Former Chairman of the Joint Chiefs of Staff Martin Dempsey condemned Trump’s threats as “very dangerous” and “troubling.”

DEMPSEY: “The idea that the president would take charge of the situation using the military was troubling to me.’

DEMPSEY: “The idea that the military would be called in to dominate and to suppress what, for the most part, were peaceful protests — admittedly, where some had opportunistically turned them violent — and that the military would somehow come in and calm that situation was very dangerous to me.”

Adding to comments last week, former Chairman of the Joint Chiefs of Staff Mike Mullen criticized Trump for using the military to “fight our own people” and warned that Trump’s threats would cause the military to lose “the trust of the American people.”

MULLEN: “We have a military to fight our enemies, not our own people. And our military should never be called to fight our own people as enemies of the state.”

MULLEN: “In very short order, should we get into conflict in our own streets, there’s a very significant chance we could lose that trust that has taken us 50-plus years to restore.”

Former vice chairman of the Joint Chiefs of Staff Sandy Winnefeld said Trump’s actions had put civil-military relations at “the most dangerous” point in his lifetime and criticized the use of federal forces.

WINNEFELD: “We are at the most dangerous time for civil-military relations I’ve seen in my lifetime.”

WINNEFELD: “It is especially important to reserve the use of federal forces for only the most dire circumstances that actually threaten the survival of the nation. Our senior-most military leaders need to ensure their political chain of command understands these things.”

Trump’s former acting director of national intelligence, retired three-star admiral Joseph Maguire, said he was in agreement with criticism of Trump from former defense secretary Jim Mattis, Mullen, and Dempsey.

MAGUIRE: “Jim Mattis, Mike Mullen and Marty Dempsey are all good friends, and I respect them tremendously. I am in alignment with their views.”

Retired Navy four-star admiral William McRaven, who oversaw the raid that killed Osama bin Laden, said Trump “doesn’t have the qualities necessary to be a good commander in chief” and that there was “nothing morally right” to use law enforcement to clear peaceful protesters.

McRAVEN: “President Trump has shown he doesn’t have the qualities necessary to be a good commander in chief.”

McRAVEN: “You’re not going to use, whether it’s the military, or the National Guard, or law enforcement, to clear peaceful American citizens for the president of the United States to do a photo op. There is nothing morally right about that.”

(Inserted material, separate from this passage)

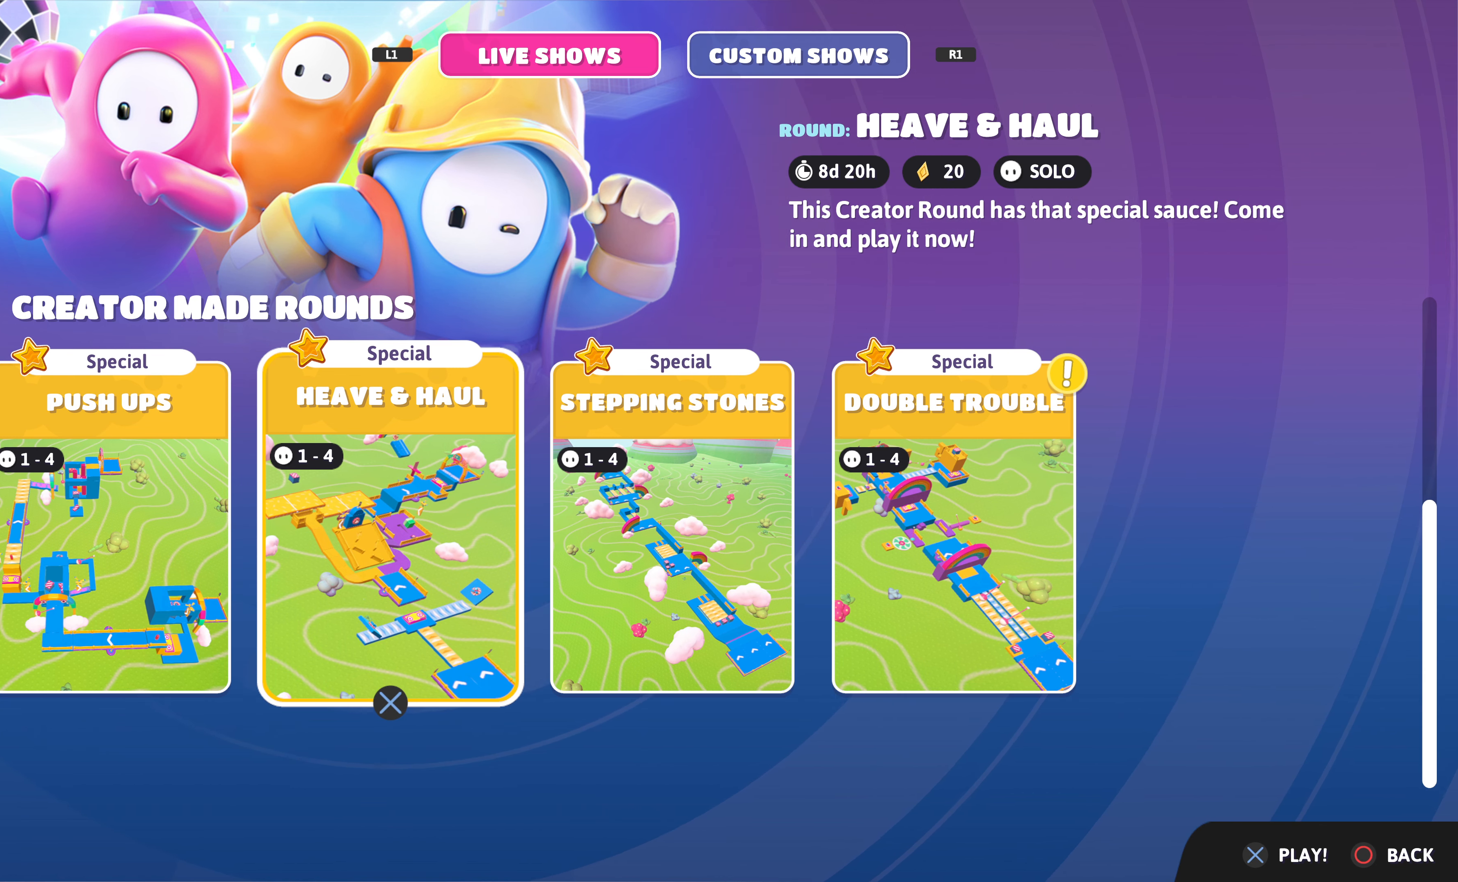
{"buttons": [], "left_stick": "center", "right_stick": "center", "events": []}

Former commander of U.S. Forces in Afghanistan John Allen said Trump “failed” to show leadership and that Americans “shouldn’t tolerate” his authoritarian actions.

ALLEN: “The president has failed to show sympathy, empathy, compassion, or understanding—some of the traits the nation now needs from its highest office. … He failed to project any of the higher emotions or leadership desperately needed in every quarter of this nation during this dire moment.”

ALLEN: “That is what happens in authoritarian regimes. That is what happens in illiberal regimes. It doesn’t happen in the United States, and we shouldn’t tolerate it.”